O tema das Reservas Extrativistas parece estar de novo em pauta. Pelo menos é o que parece pela "Carta de Lábrea: o chamado da floresta do sul do Amazonas e norte de Rondônia". Gostei de ler e mais ainda de saber que os moradores de unidades de conservação tais como as Resex estão buscando formas de se fazer ouvir quanto à situação de gestão de seus territórios.
O documento informa que no mês de novembro, na cidade amazonense de Lábrea, ocorreu um encontro entre lideranças comunitárias, muitas delas membros dos Conselhos Deliberativos de 11 unidades de conservação de uso sustentável (Resex, Flonas, RDS e Estações Ecológicas), organizadas estas em 15 associações de moradores. O núcleo central das discussões expressas na Carta diz respeito à "gestão participativa".
Para seus signatários, a gestão participativa ocorre quando todas as decisões relativas as unidades de conservação de uso sustentável (ou seja, aquelas que contemplam legalmente a presença humana em seu interior) são tomadas a partir de uma consulta aos seus moradores. Em toda a Carta este aparece como o argumento irredutível.
"Infelizmente",
avaliam os signatários da Carta, "isso não está funcionando como deveria porque, na maioria das vezes, o ICMBio
decide tudo, atropelando os conselhos, sem levar em consideração a vontade das
comunidades." O orgão gestor das unidades é acusado de "abuso de autoridade, intimidação, desrespeito cultural das populações", marcando sua atuação por ações fiscalizatórias. A lentidão na elaboração dos planos de manejo das unidades, a falta de transparência na prestação de contas e planejamento orçamentário, excesso de burocratização dos procedimentos, falta de recursos para que os conselheiros possam efetivamente realizar o seu trabalho, entre outros, são apontados como problemas relativos a não existência de uma "gestão participativa". Por
outro lado, a Carta não põe só pimenta no olho alheio, como se diz, e
avalia também o que é um bom, ou boa, conselheiro, ou conselheira: aquele, ou aquela, que "dá
bons exemplos para que os comunitários não façam coisas erradas, que é bem
esclarecido(a) nas questões de tomada de decisão, bem participativo(a) nas
reuniões do conselho e em seu setor de trabalho, cumprindo portanto com seu
objetivo de porta voz do povo ribeirinho".
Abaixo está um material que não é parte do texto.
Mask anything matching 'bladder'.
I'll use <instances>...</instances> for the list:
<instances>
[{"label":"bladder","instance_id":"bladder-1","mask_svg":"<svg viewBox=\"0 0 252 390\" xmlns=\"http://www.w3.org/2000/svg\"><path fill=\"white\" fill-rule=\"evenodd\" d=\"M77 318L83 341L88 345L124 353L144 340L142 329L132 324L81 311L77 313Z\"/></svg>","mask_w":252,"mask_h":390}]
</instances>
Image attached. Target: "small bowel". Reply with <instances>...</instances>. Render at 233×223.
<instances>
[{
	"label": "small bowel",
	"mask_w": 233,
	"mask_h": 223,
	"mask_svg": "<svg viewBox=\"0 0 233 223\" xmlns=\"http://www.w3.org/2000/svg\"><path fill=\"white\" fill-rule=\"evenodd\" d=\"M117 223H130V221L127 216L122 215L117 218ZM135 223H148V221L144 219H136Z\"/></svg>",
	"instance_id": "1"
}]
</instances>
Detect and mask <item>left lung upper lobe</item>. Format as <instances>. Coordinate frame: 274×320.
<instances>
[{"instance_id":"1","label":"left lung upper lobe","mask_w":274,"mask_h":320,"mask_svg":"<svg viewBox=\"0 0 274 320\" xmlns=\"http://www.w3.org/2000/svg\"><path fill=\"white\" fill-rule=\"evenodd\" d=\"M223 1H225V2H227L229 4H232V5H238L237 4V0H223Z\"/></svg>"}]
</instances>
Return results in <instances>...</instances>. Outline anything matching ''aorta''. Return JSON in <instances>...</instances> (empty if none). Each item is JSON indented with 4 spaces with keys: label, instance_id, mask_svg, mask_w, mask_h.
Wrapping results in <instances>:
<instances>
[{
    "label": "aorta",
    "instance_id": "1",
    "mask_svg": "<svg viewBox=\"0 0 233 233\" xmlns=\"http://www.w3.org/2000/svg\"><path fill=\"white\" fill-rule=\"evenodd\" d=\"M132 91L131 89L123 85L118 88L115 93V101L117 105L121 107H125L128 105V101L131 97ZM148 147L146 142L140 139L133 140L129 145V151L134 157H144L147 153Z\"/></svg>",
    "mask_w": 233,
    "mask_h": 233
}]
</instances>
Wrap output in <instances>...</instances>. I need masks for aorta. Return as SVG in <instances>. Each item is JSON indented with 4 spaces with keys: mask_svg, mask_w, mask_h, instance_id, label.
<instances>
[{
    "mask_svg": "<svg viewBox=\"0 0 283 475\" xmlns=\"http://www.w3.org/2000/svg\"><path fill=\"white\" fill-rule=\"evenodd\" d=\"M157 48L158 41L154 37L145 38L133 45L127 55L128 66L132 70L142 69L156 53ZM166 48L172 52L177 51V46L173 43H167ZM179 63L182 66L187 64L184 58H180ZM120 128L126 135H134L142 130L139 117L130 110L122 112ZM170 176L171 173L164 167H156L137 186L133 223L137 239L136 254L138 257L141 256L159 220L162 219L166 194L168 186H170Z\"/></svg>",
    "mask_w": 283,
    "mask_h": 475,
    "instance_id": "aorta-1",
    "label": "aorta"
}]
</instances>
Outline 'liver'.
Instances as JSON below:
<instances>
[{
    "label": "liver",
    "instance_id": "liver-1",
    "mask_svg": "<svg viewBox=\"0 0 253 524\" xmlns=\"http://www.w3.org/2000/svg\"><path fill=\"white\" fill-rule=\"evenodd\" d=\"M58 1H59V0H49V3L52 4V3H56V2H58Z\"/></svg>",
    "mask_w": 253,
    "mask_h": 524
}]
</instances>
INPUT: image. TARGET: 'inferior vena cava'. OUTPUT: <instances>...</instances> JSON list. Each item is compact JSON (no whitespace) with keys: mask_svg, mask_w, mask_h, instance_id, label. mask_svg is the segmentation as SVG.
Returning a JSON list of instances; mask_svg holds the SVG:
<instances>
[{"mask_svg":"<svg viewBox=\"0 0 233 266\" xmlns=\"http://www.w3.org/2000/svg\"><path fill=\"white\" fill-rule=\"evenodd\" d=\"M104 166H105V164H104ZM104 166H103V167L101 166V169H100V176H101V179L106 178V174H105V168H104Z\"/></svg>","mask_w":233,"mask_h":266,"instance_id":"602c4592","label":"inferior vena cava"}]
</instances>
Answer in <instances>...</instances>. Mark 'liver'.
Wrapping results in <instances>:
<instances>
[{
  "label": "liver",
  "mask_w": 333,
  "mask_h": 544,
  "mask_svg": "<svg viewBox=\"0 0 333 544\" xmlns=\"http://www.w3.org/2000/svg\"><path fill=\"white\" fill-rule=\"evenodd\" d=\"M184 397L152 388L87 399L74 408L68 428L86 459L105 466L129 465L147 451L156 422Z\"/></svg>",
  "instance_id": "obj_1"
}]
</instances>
Fiquei "de cara" lendo a carta. De alguma forma ela expressava preocupações que já tinha ouvido de alguns pesquisadores (como eu mesma) logo após a promulgação do SNUC (Sistema Nacional de Unidades de Conservação), em 2000: em síntese, eram criadas novas condições para a criação e gestão das unidades de conservação de uso sustentável que ameaçavam a autonomia dos moradores e suas instâncias de representação. O poder mudava de mãos, contrariando o espírito no qual as Resex, por exemplo, foram criadas: fruto da luta dos seringueiros, uma área onde estariam "em casa". E quem manda na sua casa, como se sabe, é o morador. Claro, leis teriam que ser criadas, ou legitimadas, como em geral foi o caso dos Planos de Utilização, que registravam, agora com força de lei oficial, usos e costumes tradicionais. Claro também que tudo isso, para funcionar, supunha uma série de condições. No Alto Juruá tivemos oportunidade de checar tudo isso em ações de pesquisa e extensão ao longo dos anos de 1990, como também observar os efeitos dramáticos da parceria entre associações locais e o poder público (em todas as suas esferas) num contexto de abundância de recursos da cooperação internacional (Projeto Resex).
Claro que associações, orgãos gestores e instituições parceiras não são iguais em toda parte, e não se trata agora de sair crucificando potenciais culpados indistintamente. Não há culpados nem inocentes, mas uma questão - a da gestão desses territórios - a ser enfrentada. E isso tudo me reportou novamente a área que melhor conheço - a Reserva Extrativista do Alto Juruá - e sobre a qual gostaria de contar algumas coisas numa próxima postagem. Esta, por hora, vem saudar Lábrea!